Depuis cette date, Monsieur [M] [Q] fait l’objet d’une hospitalisation complète au sein de L’EPSM [Y].
Le 17 février 2026, Monsieur le Préfet de la MARNE a saisi le magistrat du siège du tribunal judiciaire de Reims aux fins de poursuite de l’hospitalisation complète de Monsieur [M] [Q]
Figurent notamment au dossier les pièces médicales suivantes :
— un certificat médical d’admission du 13 février 2026 à 14h25, régulièrement établi par un médecin n’exerçant pas en tant que psychiatre au sein de l’établissement d’accueil,
— un certificat médical des 24 heures du 14 février 2026 à 10h11, régulièrement établi par un psychiatre de l’établissement d’accueil qui n’est pas le signataire du certificat d’admission,
— un certificat médical des 72 heures du 16 février 2026 à 12h47, régulièrement établi par un psychiatre de l’établissement d’accueil qui n’est pas le signataire du certificat d’admission et du certificat médical des 24 heures,
un avis médical motivé du 17 février 2026, régulièrement établi par un psychiatre de l’établissement d’accueil,
Monsieur le procureur de la République a émis un avis écrit en date du 18 février 2026 favorable à la poursuite de l’hospitalisation complète.
Les parties ont été convoquées à l’audience tenue le 19 février 2026 dans la salle spécialement aménagée à l’EPSM à la Clinique [S], sise [Adresse 2].
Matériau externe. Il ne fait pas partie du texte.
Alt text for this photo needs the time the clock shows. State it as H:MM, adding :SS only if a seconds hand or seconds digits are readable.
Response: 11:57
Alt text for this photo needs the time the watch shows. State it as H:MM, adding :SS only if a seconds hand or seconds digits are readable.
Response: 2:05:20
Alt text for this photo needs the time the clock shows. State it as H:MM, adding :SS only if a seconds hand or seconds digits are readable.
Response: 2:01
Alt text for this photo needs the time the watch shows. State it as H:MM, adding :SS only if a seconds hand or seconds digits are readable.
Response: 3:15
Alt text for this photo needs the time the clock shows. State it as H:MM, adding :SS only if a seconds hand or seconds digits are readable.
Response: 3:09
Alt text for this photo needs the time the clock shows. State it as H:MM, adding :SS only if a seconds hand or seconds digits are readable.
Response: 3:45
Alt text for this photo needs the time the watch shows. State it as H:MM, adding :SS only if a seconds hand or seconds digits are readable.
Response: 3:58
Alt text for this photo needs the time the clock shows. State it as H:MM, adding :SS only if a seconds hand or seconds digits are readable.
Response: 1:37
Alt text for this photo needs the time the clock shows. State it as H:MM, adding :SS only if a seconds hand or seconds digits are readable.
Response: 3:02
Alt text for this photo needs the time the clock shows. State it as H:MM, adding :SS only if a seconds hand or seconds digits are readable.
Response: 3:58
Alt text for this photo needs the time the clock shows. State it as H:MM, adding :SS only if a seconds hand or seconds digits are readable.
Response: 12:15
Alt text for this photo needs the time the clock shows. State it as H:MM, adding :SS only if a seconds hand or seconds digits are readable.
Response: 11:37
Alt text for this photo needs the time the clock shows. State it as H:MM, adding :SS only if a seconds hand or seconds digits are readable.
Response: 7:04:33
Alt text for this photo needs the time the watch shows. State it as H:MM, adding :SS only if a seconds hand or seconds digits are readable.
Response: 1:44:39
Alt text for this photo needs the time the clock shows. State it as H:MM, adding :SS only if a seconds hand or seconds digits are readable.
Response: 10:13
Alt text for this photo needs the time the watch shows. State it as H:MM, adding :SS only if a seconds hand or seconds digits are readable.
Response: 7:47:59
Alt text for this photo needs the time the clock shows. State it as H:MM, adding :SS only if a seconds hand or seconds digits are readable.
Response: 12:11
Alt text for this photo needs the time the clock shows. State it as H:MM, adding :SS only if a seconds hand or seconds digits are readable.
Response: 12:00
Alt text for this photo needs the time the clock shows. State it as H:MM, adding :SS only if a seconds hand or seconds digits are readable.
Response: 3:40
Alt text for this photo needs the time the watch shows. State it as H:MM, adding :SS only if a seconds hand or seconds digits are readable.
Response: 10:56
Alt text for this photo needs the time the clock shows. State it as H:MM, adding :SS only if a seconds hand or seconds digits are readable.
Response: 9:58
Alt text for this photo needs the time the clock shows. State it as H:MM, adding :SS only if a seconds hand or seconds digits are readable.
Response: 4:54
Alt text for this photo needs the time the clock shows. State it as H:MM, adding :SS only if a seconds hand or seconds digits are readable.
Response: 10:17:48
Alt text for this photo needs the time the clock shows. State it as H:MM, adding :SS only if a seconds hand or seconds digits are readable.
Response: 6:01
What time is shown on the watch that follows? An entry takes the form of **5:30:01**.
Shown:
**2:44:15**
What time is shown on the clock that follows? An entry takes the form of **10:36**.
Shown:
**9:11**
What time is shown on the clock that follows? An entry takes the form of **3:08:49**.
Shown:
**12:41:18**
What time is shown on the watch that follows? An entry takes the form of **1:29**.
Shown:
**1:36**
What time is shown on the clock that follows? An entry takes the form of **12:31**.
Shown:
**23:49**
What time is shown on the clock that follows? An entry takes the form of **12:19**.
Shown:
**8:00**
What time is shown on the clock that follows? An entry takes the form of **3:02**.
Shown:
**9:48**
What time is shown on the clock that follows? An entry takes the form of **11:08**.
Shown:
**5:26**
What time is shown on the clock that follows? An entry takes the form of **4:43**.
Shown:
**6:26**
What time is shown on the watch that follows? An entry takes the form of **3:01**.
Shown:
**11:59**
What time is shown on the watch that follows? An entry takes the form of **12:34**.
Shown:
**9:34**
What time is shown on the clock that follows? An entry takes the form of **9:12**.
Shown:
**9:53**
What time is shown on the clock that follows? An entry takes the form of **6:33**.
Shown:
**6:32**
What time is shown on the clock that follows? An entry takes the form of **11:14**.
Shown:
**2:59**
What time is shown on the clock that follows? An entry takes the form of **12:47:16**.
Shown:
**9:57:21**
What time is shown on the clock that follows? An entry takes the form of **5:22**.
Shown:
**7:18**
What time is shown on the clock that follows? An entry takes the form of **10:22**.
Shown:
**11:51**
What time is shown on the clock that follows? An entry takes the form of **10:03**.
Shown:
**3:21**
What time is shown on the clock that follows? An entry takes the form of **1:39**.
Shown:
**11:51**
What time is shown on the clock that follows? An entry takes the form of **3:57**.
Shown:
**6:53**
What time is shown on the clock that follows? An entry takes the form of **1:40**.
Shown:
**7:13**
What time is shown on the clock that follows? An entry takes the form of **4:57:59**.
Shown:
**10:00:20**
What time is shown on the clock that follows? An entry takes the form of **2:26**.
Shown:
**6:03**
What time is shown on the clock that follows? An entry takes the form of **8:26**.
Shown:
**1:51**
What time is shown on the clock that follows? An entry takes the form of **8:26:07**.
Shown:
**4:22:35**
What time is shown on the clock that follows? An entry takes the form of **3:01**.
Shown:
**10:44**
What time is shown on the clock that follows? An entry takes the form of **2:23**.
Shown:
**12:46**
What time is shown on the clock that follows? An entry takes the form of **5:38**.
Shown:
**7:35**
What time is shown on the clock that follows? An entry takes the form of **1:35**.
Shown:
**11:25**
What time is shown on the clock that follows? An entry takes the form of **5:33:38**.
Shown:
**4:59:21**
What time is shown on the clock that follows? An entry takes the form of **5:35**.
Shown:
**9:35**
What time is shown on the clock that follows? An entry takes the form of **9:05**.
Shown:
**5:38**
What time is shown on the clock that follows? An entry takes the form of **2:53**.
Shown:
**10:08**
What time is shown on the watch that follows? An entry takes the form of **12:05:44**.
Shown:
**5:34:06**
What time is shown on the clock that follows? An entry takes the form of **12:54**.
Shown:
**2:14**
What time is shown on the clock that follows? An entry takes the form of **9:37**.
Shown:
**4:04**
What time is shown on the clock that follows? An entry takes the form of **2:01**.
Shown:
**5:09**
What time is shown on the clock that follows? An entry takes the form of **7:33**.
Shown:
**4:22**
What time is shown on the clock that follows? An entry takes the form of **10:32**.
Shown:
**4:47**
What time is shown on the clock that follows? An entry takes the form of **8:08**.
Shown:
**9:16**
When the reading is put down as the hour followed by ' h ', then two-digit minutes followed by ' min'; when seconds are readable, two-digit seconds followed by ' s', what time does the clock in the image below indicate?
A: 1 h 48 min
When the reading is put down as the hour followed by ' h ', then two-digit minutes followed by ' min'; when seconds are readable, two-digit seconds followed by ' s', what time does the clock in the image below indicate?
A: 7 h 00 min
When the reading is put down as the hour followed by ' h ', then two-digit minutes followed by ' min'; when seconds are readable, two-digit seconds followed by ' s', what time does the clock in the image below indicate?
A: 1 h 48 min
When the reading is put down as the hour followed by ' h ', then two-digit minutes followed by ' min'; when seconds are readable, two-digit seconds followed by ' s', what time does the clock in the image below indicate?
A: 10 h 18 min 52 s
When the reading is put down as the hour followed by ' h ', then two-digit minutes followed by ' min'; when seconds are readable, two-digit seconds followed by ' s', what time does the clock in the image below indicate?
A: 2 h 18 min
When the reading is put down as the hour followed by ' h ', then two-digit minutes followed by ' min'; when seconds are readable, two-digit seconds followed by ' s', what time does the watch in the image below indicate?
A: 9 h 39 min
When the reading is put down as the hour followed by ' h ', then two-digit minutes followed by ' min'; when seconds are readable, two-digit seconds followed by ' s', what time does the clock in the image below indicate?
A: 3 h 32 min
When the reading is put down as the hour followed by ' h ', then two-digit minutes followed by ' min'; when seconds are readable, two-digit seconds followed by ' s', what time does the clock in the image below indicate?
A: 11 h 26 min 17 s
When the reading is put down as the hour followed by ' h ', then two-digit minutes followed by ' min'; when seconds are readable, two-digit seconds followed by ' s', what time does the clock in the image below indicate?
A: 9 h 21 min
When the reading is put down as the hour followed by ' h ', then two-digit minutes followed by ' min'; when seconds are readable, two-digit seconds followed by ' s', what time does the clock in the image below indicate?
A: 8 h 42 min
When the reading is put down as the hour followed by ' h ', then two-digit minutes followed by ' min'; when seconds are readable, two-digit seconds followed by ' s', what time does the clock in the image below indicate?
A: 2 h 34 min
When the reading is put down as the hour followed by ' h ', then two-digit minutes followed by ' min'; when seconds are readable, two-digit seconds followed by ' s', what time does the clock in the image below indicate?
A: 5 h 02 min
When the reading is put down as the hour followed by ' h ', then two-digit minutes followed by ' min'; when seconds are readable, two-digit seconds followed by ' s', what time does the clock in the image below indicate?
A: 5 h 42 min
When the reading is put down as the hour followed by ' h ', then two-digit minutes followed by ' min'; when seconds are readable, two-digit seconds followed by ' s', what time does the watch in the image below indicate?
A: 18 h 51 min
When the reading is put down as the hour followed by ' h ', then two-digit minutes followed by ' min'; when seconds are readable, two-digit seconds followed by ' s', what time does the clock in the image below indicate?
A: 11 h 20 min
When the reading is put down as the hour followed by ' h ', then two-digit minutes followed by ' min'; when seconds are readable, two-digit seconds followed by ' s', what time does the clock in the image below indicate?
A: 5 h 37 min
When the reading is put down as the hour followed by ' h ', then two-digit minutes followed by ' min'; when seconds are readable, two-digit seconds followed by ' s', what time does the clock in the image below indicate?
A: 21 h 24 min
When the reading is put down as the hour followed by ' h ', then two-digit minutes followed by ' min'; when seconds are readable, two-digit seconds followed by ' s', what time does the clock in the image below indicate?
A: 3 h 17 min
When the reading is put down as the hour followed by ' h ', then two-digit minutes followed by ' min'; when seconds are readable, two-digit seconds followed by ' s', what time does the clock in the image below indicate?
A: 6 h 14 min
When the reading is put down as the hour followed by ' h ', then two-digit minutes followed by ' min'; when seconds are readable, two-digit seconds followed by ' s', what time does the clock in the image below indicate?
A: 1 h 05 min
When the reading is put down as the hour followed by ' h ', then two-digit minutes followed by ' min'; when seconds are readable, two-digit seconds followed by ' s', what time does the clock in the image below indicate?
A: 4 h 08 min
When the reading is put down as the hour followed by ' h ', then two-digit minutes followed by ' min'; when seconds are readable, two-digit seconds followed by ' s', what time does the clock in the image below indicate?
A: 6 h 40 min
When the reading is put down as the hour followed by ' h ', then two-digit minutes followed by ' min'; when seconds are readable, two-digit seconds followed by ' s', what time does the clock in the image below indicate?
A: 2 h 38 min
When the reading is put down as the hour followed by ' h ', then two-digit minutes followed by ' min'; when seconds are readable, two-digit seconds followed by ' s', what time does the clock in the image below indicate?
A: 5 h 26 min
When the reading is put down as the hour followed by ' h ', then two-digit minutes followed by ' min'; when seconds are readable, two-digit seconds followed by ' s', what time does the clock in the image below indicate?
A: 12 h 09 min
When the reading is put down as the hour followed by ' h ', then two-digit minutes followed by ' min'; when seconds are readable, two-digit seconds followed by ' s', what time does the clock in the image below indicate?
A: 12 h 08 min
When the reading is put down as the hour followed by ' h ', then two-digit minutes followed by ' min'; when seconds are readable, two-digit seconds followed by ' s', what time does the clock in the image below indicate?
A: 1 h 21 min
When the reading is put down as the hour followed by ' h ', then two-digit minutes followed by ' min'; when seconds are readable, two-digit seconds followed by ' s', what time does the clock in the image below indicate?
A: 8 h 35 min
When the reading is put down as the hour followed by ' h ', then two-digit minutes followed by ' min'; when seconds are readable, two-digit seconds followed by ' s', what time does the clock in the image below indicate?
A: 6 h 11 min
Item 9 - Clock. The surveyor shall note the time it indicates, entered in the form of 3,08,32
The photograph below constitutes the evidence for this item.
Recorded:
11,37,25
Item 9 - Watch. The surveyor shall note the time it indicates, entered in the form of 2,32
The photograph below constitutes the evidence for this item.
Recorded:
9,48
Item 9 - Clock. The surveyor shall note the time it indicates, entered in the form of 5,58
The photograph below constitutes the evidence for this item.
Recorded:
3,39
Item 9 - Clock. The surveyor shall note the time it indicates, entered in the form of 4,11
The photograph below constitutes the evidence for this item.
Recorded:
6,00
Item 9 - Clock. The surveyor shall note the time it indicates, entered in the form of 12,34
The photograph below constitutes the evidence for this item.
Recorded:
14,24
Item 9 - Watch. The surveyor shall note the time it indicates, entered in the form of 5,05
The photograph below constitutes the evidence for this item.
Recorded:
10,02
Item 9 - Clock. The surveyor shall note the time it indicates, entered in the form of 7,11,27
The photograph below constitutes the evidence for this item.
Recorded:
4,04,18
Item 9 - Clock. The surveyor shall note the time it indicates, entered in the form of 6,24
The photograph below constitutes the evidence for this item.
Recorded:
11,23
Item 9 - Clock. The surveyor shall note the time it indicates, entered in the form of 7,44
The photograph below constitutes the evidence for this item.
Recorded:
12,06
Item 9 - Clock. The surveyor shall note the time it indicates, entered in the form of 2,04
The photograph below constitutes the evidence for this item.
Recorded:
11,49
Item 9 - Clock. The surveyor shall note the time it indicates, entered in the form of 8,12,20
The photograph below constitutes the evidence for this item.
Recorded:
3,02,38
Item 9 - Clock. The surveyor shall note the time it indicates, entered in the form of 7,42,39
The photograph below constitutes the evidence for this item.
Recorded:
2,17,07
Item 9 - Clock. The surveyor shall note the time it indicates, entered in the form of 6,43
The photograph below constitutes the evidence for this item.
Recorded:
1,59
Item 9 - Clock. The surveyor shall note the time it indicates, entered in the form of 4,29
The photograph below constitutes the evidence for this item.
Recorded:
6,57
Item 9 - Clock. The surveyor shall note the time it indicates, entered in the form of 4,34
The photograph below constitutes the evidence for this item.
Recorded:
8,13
À l’audience, Monsieur [M] [Q] ne sollicite pas la mainlevée de sa mesure d’hospitalisation sous contrainte / sollicite sa mainlevée
À l’audience, Maître Elsa FAUBERT VAHRAMIAN conseil de Monsieur [M] [Q], est entendue en ses observations et précise :
MOTIFS
Sur la poursuite de la mesure de soins psychiatriques
Aux termes de l’article L. 3213-1 du code de la santé publique, le représentant de l’État dans le département prononce par arrêté, au vu d’un certificat médical circonstancié, l’admission en soins psychiatriques des personnes dont les troubles mentaux nécessitent des soins et compromettent la sûreté des personnes ou portent atteinte, de façon grave, à l’ordre public.
L’article L. 3211-12-1 du même code dispose que l’hospitalisation complète d’un patient ne peut se poursuivre sans que le magistrat du siège du tribunal judiciaire, préalablement saisi par le représentant de l’État dans le département, n’ait statué sur cette mesure :
1° Avant l’expiration d’un délai de douze jours à compter de l’admission prononcée en application des chapitres II ou III du présent titre ou de l’article L. 3214-3 ;
2° Avant l’expiration d’un délai de douze jours à compter de la décision par laquelle le directeur de l’établissement ou le représentant de l’État a modifié la forme de la prise en charge du patient en procédant à son hospitalisation complète en application, respectivement, du dernier alinéa de l’article L. 3212-4 ou du III de l’article L. 3213-3.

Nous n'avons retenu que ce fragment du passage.